- _DOCUMENT SEGMENT_:
******
The cost of the effects of climate change is steadily increasing, putting a strain on the buildings and infrastructure around us. Sustainability efforts are being enacted every day to help these effects, with one added bonus: They are generating job growth and positively affecting the economy while helping to battle the effects of climate change.
The damage done by climate change can already be seen and is currently affecting every aspect of our lives. Excessive heat is causing our roofs and roads to melt; wildfires are blazing out of control, causing billions of dollars’ worth of damage; severe weather events are becoming much more common; and droughts are destroying crops and negatively affecting our energy production.
As the climate begins to change, so, too, are our reconstructive efforts. Many communities and even businesses are looking into ways to help improve and repair the climate to prevent the massively disastrous outcomes that are predicted.
Our infrastructure is particularly vulnerable to climate change. Roads, bridges, and houses were built with a relatively stable weather and climate in mind, but those things aren’t stable at the moment. Climate change is currently forcing society to update and improve its infrastructure to withstand the severe impacts of harmful climate change.
******
- _DATA EXTRACT_:
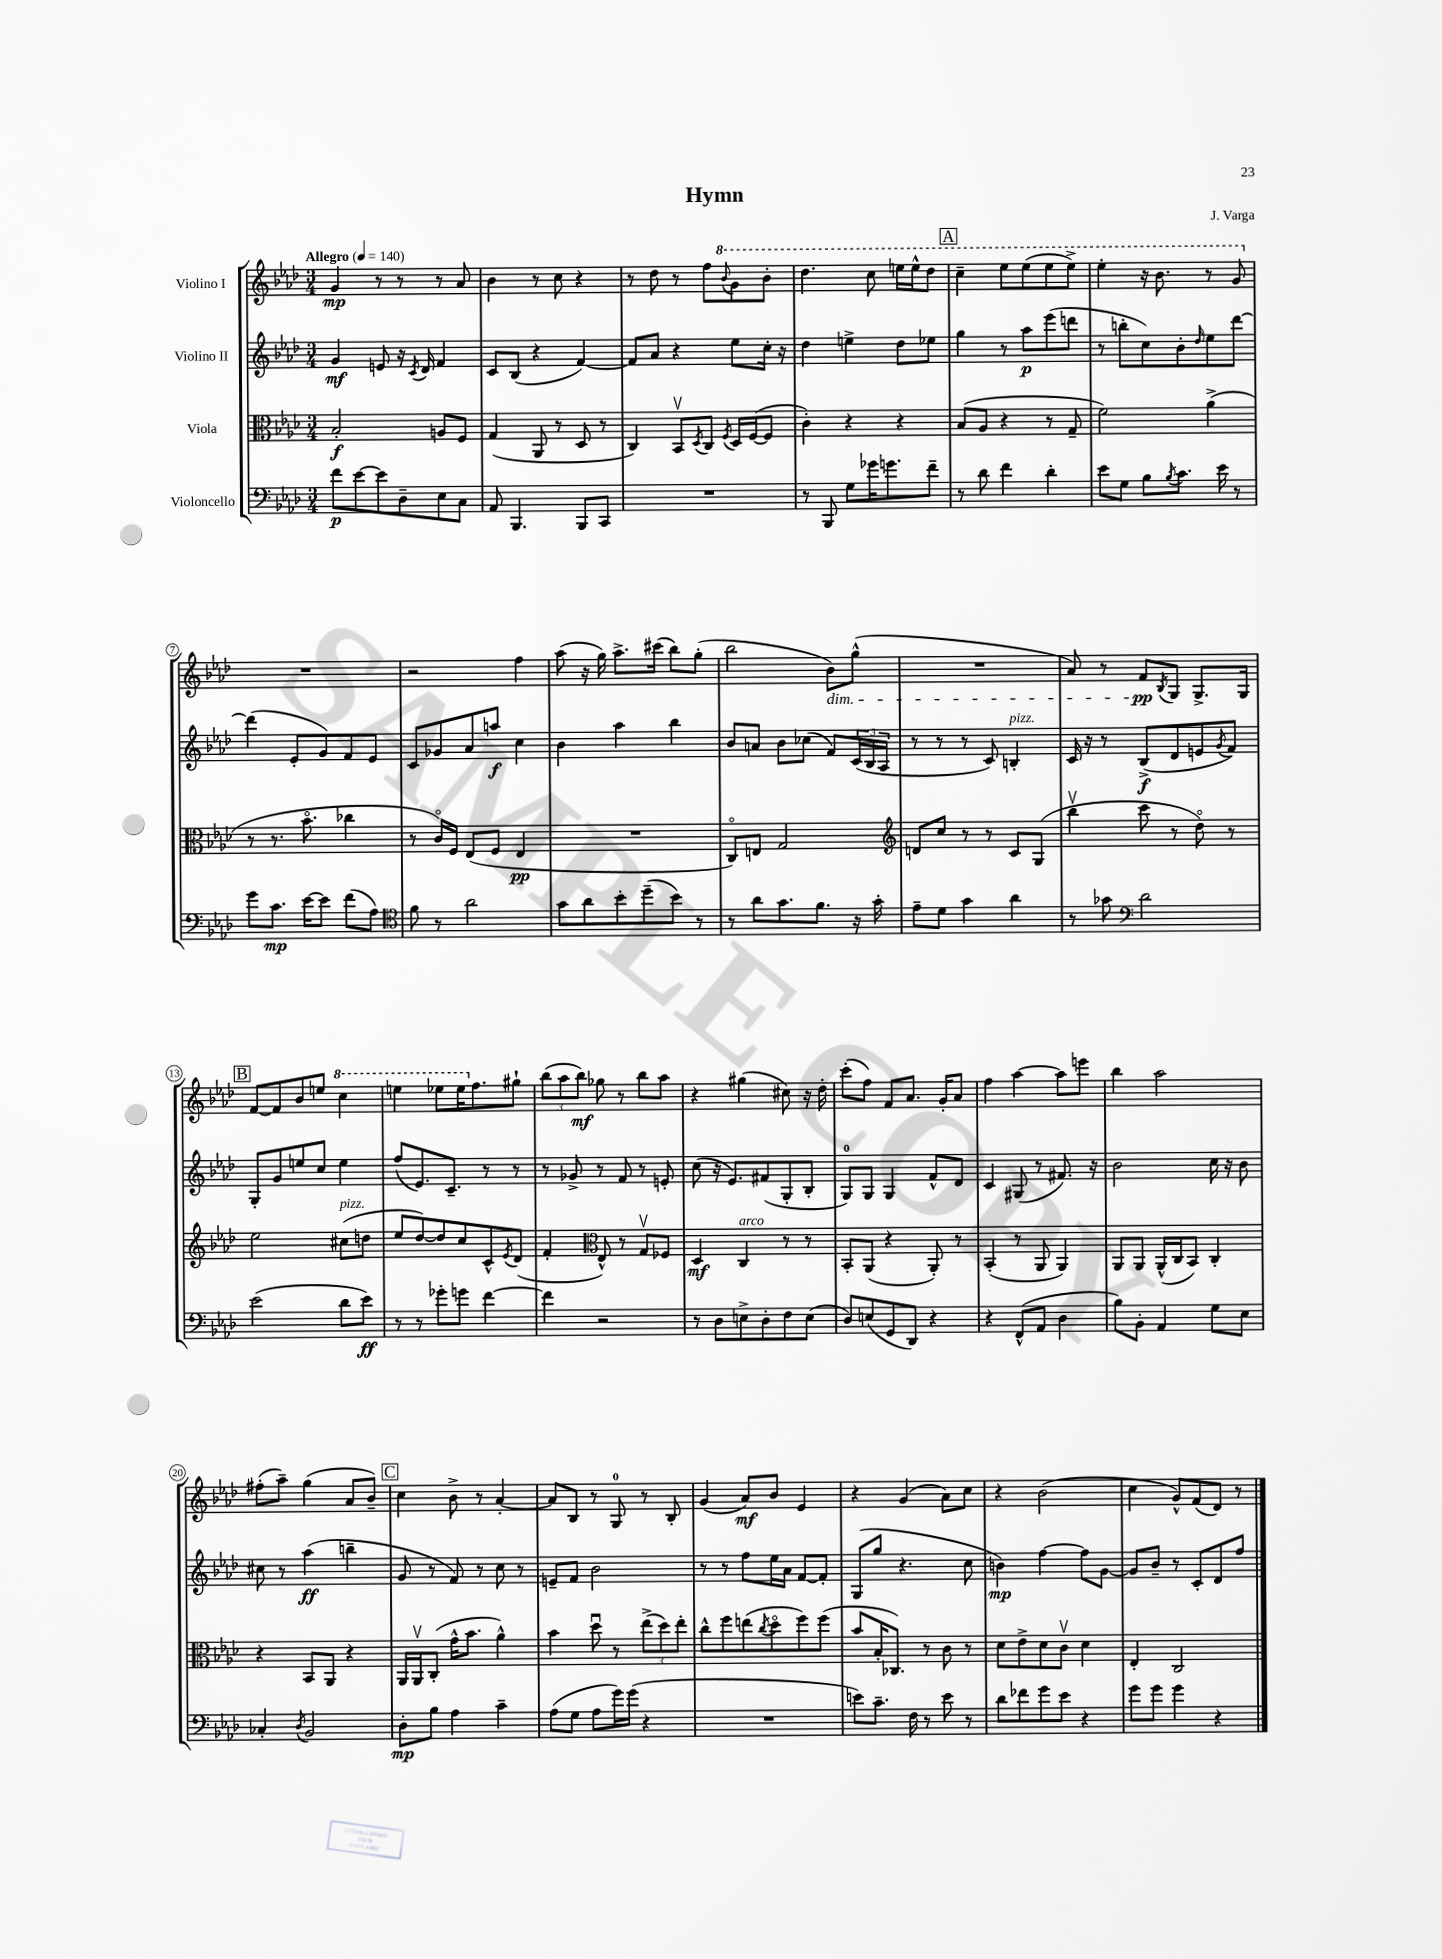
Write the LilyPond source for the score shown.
******
- _BRIEF_: Rewrite everything in the climate change text above from "As the climate" down to "harmful climate change.", putting "towns" in place of "communities".

- _EXERCISE ANSWER_:
As the climate begins to change, so, too, are our reconstructive efforts. Many towns and even businesses are looking into ways to help improve and repair the climate to prevent the massively disastrous outcomes that are predicted.
Our infrastructure is particularly vulnerable to climate change. Roads, bridges, and houses were built with a relatively stable weather and climate in mind, but those things aren’t stable at the moment. Climate change is currently forcing society to update and improve its infrastructure to withstand the severe impacts of harmful climate change.